*** Block opens ***
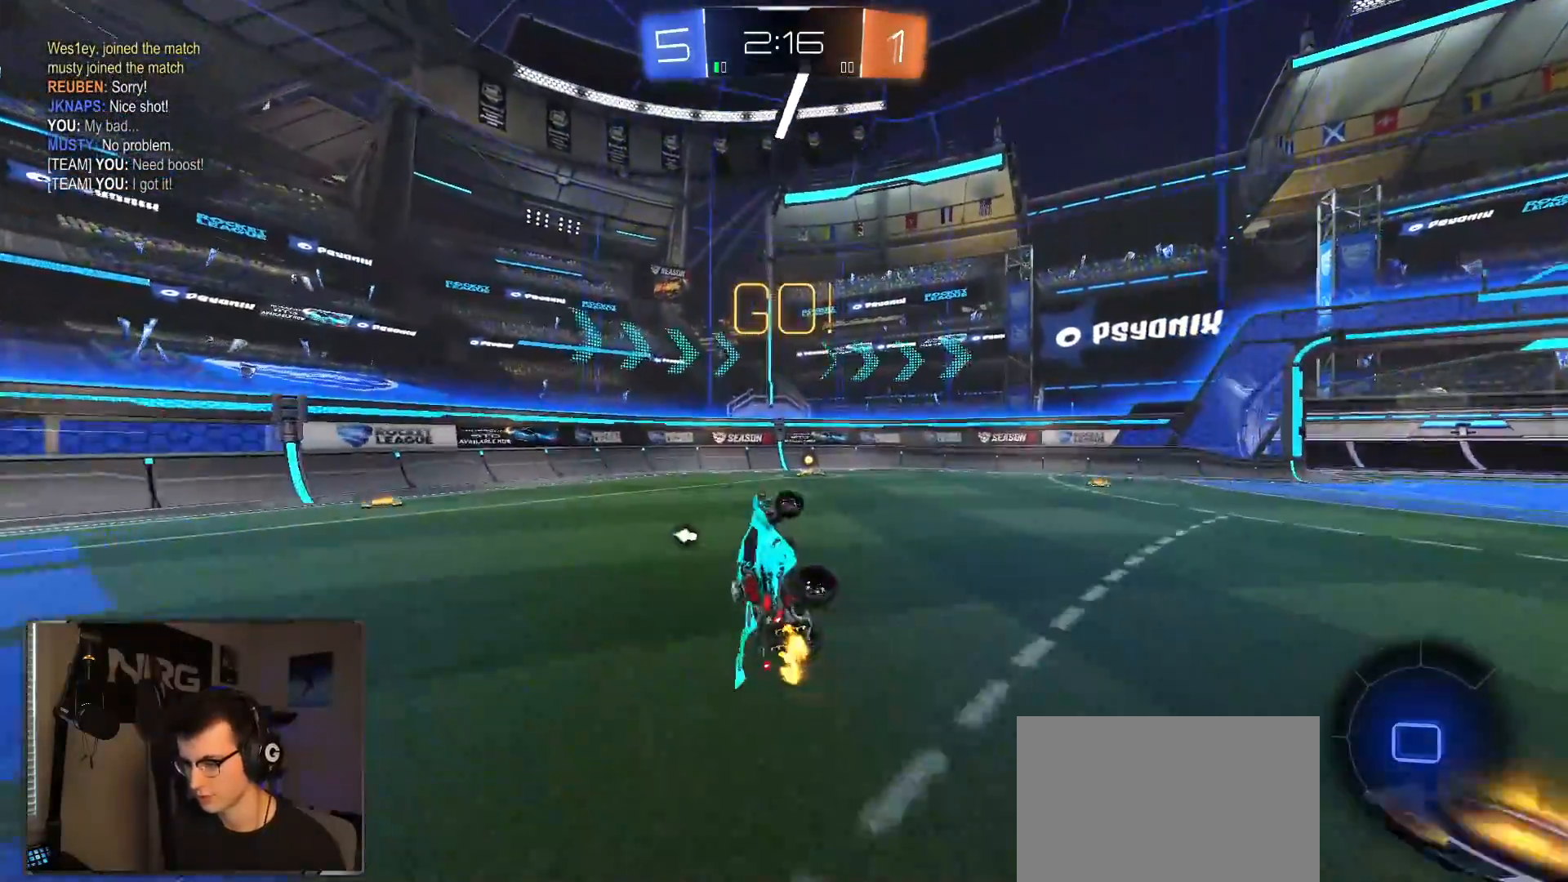
{"dt_ms": 500, "buttons": ["R2"], "left_stick": "center", "right_stick": "center", "events": [[133, "L1", "up"], [133, "left_stick", "center"], [350, "TRIANGLE", "down"], [350, "left_stick", "left"], [433, "left_stick", "center"], [500, "TRIANGLE", "up"]]}
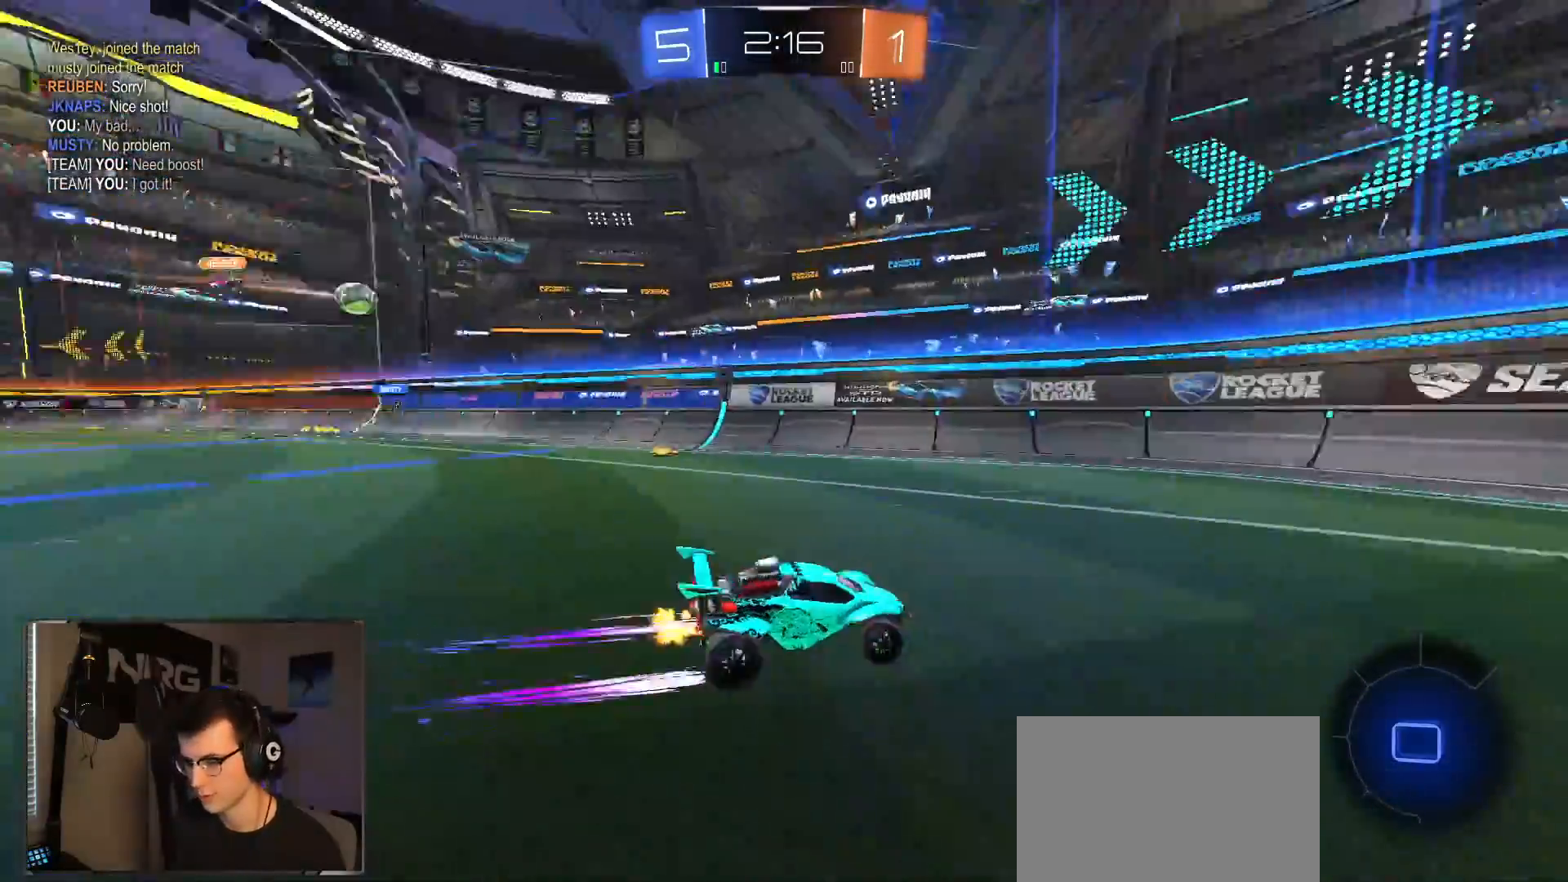
{"dt_ms": 500, "buttons": ["R2"], "left_stick": "right", "right_stick": "center", "events": [[117, "left_stick", "right"], [183, "SQUARE", "down"], [267, "SQUARE", "up"]]}
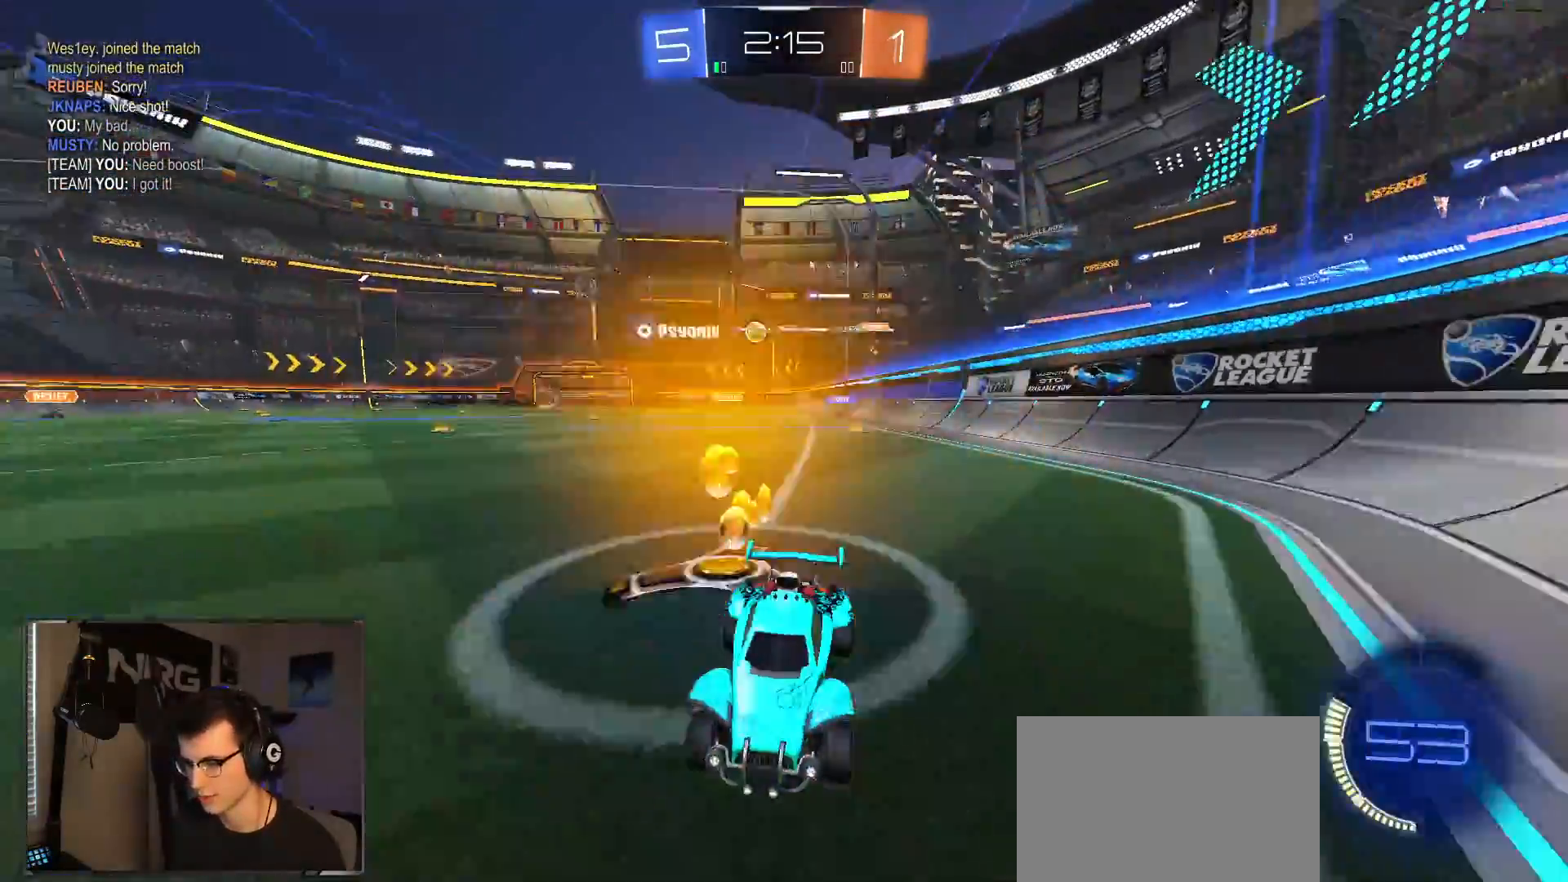
{"dt_ms": 500, "buttons": ["R1", "R2"], "left_stick": "right", "right_stick": "center", "events": [[333, "R1", "down"]]}
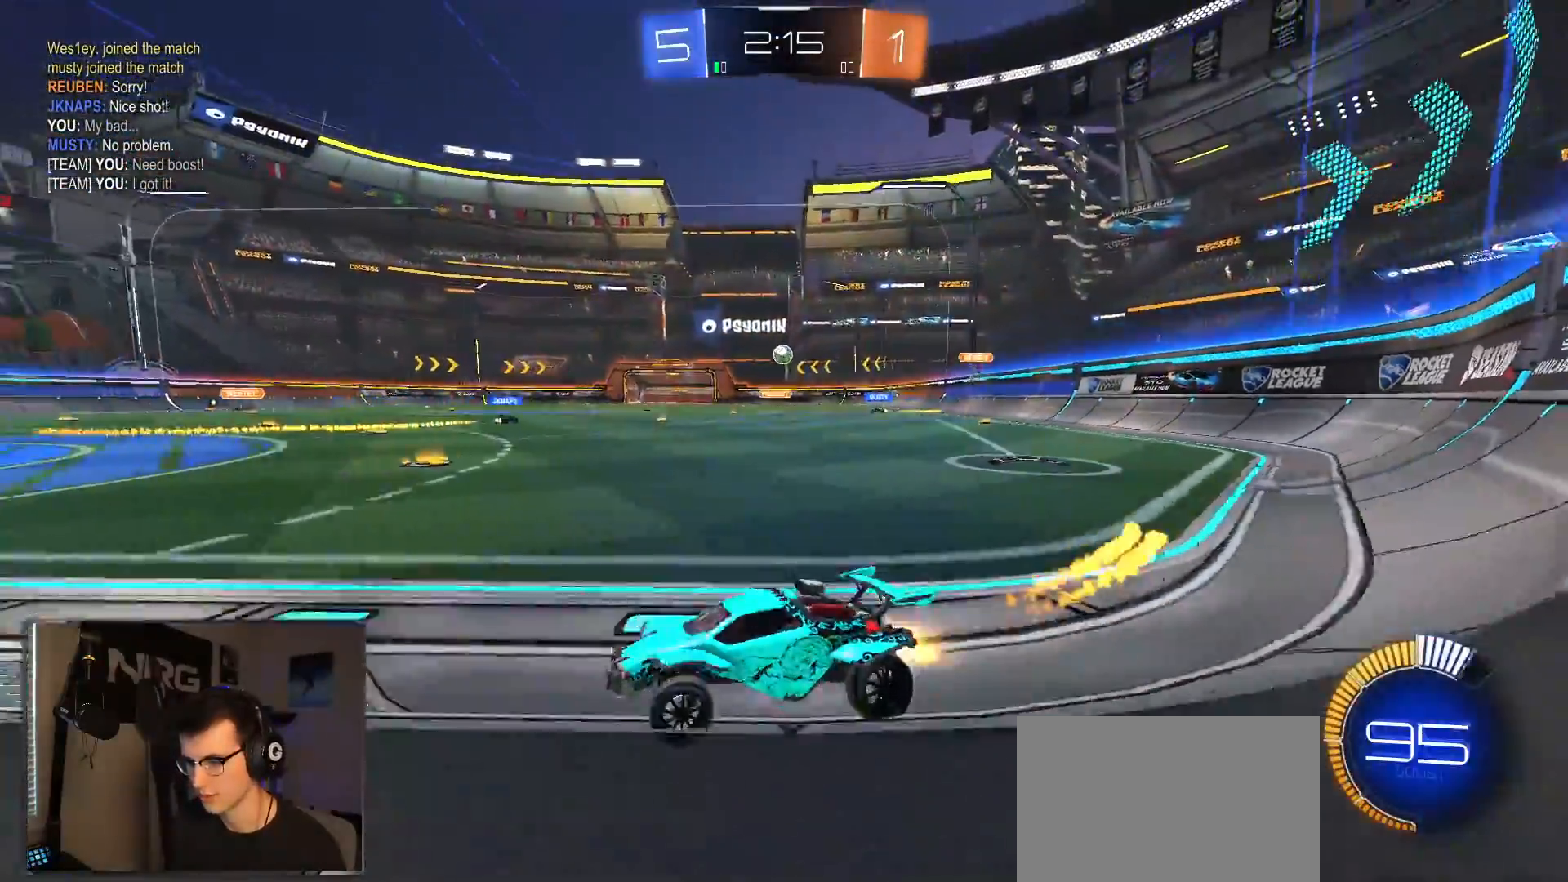
{"dt_ms": 500, "buttons": ["R1", "R2"], "left_stick": "right", "right_stick": "center", "events": [[33, "SQUARE", "down"], [117, "SQUARE", "up"]]}
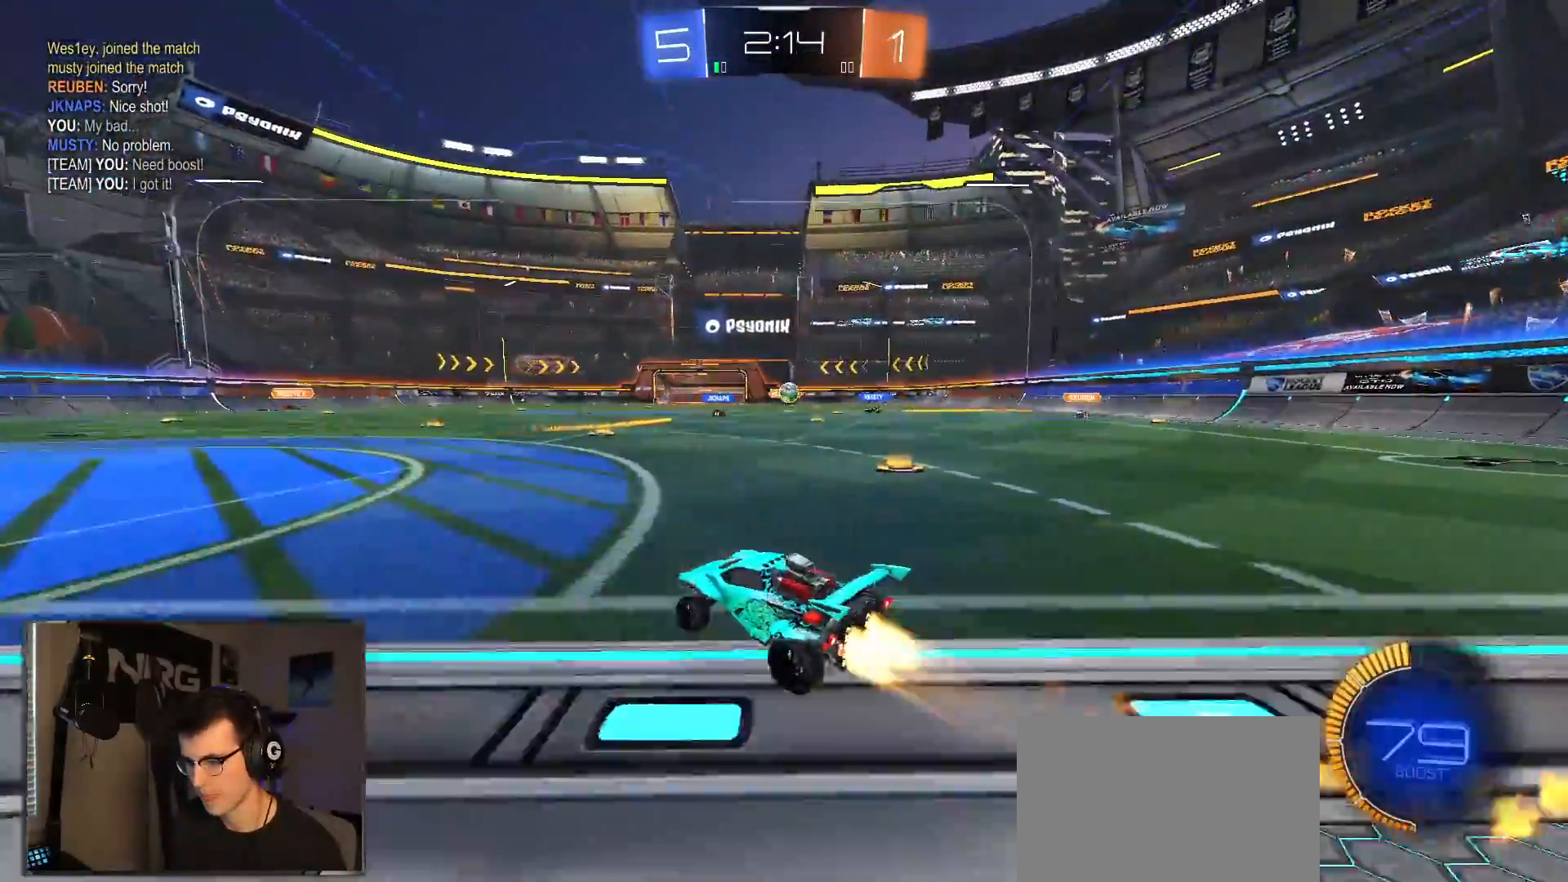
{"dt_ms": 500, "buttons": ["R1", "R2"], "left_stick": "left", "right_stick": "center", "events": [[217, "R1", "up"], [383, "R1", "down"], [433, "left_stick", "left"]]}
*** Block closes ***
TASK: Print out all the material word for word but exclude any images.

EXERCISE SOLUTION:
{"dt_ms": 500, "buttons": ["R2"], "left_stick": "center", "right_stick": "center", "events": [[133, "L1", "up"], [133, "left_stick", "center"], [350, "TRIANGLE", "down"], [350, "left_stick", "left"], [433, "left_stick", "center"], [500, "TRIANGLE", "up"]]}
{"dt_ms": 500, "buttons": ["R2"], "left_stick": "right", "right_stick": "center", "events": [[117, "left_stick", "right"], [183, "SQUARE", "down"], [267, "SQUARE", "up"]]}
{"dt_ms": 500, "buttons": ["R1", "R2"], "left_stick": "right", "right_stick": "center", "events": [[333, "R1", "down"]]}
{"dt_ms": 500, "buttons": ["R1", "R2"], "left_stick": "right", "right_stick": "center", "events": [[33, "SQUARE", "down"], [117, "SQUARE", "up"]]}
{"dt_ms": 500, "buttons": ["R1", "R2"], "left_stick": "left", "right_stick": "center", "events": [[217, "R1", "up"], [383, "R1", "down"], [433, "left_stick", "left"]]}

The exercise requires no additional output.